Maybe I'm just jaded and demanding, but:

1) As others mentioned, two GbE interfaces seems really limited for a 2025 project. Modern FPGAs can support 100GbE and up - I don't necessarily expect that on a hobbyist-level project, of course, but 1GbE is well behind the curve.

2) There don't appear to be any hardware design files (e.g. schematics, PCB layouts) in the Git repository. In fact, the only mention of the current FPGA is a single text file stating that "Cyclone 10 GX port in progress"...

3) There's basically zero open source support for Intel/Altera FPGAs. Yes, you can open-source your HDL, but the vendor tools are all closed-source and there's no alternatives.

  • Aromasin 4 hours ago

    Agreed. They are using an Cyclone 10 GX - that's over $250 for a part from 2017...

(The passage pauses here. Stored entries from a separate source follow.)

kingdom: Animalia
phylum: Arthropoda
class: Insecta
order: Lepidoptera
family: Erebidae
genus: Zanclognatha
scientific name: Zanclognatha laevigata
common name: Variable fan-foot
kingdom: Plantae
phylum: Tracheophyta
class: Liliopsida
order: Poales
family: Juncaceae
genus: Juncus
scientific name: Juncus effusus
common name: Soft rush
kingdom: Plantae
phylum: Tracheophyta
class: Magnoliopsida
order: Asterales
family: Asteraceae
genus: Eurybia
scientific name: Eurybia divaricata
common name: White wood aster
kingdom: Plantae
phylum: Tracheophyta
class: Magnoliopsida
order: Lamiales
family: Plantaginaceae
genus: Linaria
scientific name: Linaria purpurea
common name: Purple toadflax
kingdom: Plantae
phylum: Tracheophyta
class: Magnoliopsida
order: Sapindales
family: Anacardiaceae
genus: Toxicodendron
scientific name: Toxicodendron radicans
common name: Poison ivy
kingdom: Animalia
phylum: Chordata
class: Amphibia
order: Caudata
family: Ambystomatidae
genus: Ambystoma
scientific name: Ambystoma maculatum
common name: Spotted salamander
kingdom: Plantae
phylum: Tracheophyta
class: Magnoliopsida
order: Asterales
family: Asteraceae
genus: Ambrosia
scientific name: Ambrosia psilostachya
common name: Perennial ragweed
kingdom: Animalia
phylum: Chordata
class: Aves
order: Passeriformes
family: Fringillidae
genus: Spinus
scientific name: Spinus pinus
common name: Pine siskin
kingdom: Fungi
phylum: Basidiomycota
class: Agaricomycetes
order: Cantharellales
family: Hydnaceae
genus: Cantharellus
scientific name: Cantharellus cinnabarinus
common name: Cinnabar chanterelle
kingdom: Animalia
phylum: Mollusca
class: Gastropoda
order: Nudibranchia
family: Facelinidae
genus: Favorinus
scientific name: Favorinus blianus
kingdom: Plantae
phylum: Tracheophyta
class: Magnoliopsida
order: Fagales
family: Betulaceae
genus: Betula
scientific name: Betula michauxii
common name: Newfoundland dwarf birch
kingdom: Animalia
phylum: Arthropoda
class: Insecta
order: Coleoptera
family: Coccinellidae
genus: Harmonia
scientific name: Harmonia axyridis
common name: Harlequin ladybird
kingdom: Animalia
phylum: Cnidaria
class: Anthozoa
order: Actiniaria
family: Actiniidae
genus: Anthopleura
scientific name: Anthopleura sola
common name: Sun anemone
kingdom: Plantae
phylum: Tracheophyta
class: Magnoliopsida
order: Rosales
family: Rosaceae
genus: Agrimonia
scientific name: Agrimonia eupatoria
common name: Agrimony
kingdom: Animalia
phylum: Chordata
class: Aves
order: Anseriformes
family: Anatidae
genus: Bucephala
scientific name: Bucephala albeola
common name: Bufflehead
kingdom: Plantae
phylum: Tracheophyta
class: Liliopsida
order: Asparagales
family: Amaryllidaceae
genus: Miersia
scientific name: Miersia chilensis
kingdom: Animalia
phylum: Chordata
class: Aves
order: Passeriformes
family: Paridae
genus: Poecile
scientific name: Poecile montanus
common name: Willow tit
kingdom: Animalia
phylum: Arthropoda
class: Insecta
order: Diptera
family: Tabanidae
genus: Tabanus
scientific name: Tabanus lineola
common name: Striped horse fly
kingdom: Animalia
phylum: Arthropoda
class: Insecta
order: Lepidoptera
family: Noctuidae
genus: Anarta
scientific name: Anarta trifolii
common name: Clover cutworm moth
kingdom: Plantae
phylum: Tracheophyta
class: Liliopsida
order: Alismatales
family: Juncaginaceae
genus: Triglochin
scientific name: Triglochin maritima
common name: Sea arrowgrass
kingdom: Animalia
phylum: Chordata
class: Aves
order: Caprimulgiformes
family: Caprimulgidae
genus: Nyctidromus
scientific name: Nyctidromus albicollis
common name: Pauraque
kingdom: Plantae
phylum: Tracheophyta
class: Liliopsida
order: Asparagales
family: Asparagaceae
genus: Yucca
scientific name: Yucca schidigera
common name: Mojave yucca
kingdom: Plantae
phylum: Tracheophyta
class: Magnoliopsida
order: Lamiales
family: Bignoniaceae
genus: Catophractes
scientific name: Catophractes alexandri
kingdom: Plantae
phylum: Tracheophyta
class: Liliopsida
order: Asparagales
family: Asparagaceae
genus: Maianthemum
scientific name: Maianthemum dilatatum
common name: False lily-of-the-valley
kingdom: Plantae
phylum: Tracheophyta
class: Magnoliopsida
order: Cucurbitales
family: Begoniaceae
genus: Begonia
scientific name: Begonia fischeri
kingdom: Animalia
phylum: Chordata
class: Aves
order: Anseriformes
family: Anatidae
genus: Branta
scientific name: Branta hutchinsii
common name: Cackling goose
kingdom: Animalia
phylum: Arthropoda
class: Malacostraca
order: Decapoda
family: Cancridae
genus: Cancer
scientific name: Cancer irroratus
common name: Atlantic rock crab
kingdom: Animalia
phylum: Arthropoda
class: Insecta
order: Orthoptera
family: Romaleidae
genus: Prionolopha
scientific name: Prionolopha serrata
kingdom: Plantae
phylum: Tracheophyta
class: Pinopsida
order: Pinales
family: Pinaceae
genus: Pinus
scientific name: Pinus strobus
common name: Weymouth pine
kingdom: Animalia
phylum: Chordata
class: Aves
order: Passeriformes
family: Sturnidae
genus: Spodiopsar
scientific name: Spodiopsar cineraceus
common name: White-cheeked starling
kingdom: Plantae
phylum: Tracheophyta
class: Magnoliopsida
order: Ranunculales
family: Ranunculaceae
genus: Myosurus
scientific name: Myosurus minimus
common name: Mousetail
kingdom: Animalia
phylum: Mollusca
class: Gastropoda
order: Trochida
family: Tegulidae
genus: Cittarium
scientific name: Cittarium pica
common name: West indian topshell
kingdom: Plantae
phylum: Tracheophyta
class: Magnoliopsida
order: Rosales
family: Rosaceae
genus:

    If the restriction is wanting low price to suite the FPGAs open-source low-budget market, they'd be better off using a Lattice Certus-NX or something. 5Gbps SERDES on that for ~$40, or better yet a CertusPro-NX with 10Gbps SERDES for ~$70. Altera and Xilinx are just throwing away the sub-100K-LUT market to Lattice at this point, yet people are still building systems out using these expensive, antiquated parts. That's shelf pricing too - go through a distributor and it'd be 50% of that price!